Unfortunately for writers, the process of vetting scripts has been the same for longer than I’ve been alive. Hollywood demands that a reader grade elements of your story and give it an overall score. Anything less than an 80 or four stars usually doesn’t get a second look. Recently, a story analyst talked about the importance of white space in a script. That all professionals look for it. Let’s be honest. If you’re checking the blank space then you’re not so eager to read my script.
When you see a movie in a theater, the lights go down and childlike curiosity takes over. We shut down our busy minds and let the filmmakers entertain us. You don’t leave the theater and give the concept an 85 but the dialogue a seventy. A script may not be a movie yet, but you have to pretend that it is. You need to use your imagination. If you don’t, your inner critic will spot every typo, every format error, every block of description and why do those characters keep talking all the time. What was meant to be entertainment becomes a job. And jobs are no fun.
Remember getting that tattered copy of The Catcher in the Rye in high school. The first thing you did is turn to the back to see how many pages you will be forced to read. Don’t lie. You did it too. Even if you love reading, you love your freedom more. Being a good script reader is about making it a choice. Then stop thinking so much and get ready for some fun…
I prefer not knowing anything about a script before I turn to page one. This way my inner critic doesn’t judge the concept or develop expectations that can be dashed. I get excited, just like I am going to see a movie. I prepare my creative mind because I know it will have to fill in the gaps. It’s impossible for a writer to give us all the details. In fact, the script Gods demand we don’t. That would be directing.
Actually, script reading isn’t so different than the writing process. Our best material comes when we’re in “the zone”. When hours go by in what feels like minutes. You look at the clock and you don’t know where those twenty pages came from. So how do you get into that zone?

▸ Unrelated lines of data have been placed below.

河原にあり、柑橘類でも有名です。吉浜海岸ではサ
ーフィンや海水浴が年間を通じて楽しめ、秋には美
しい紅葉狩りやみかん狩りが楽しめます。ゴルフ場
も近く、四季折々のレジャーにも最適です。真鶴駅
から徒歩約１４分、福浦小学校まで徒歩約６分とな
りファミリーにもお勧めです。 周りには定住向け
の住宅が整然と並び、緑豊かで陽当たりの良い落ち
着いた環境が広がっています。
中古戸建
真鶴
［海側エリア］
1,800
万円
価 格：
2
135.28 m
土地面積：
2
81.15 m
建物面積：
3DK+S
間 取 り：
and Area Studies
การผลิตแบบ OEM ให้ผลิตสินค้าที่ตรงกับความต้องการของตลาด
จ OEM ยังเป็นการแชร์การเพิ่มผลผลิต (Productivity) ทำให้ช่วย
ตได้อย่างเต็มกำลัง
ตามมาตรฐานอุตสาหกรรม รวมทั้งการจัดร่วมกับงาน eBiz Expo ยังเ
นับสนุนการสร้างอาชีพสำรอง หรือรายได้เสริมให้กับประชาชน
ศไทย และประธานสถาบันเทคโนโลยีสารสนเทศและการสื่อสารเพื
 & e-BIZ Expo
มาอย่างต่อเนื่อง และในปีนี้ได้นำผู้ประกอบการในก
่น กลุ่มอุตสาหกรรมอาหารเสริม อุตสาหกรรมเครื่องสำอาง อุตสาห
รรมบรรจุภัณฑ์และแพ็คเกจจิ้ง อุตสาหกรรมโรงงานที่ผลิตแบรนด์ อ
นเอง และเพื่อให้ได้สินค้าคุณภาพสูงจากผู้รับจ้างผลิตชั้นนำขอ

Remove outside distractions. No phone. No television. No internet. No crying babies. Why do you think we watch films in a dark and quiet room. If Amazon delivers your package and you use it as an excuse to take a break, that’s a good sign that the creative mind is not in the driver’s seat. You probably resent that script for taking up your valuable time.
I wish Cher could slap you right now. Snap out of it! Someone put their heart and soul into this story. Give it the respect it deserves. Yes, we are know it all’s and our brains want to show off what we have learned about story. In that case, crack open Final Draft and start writing your own script. Otherwise, turn the lights down in your mind and watch the movie. Give it a try. You might surprise yourself.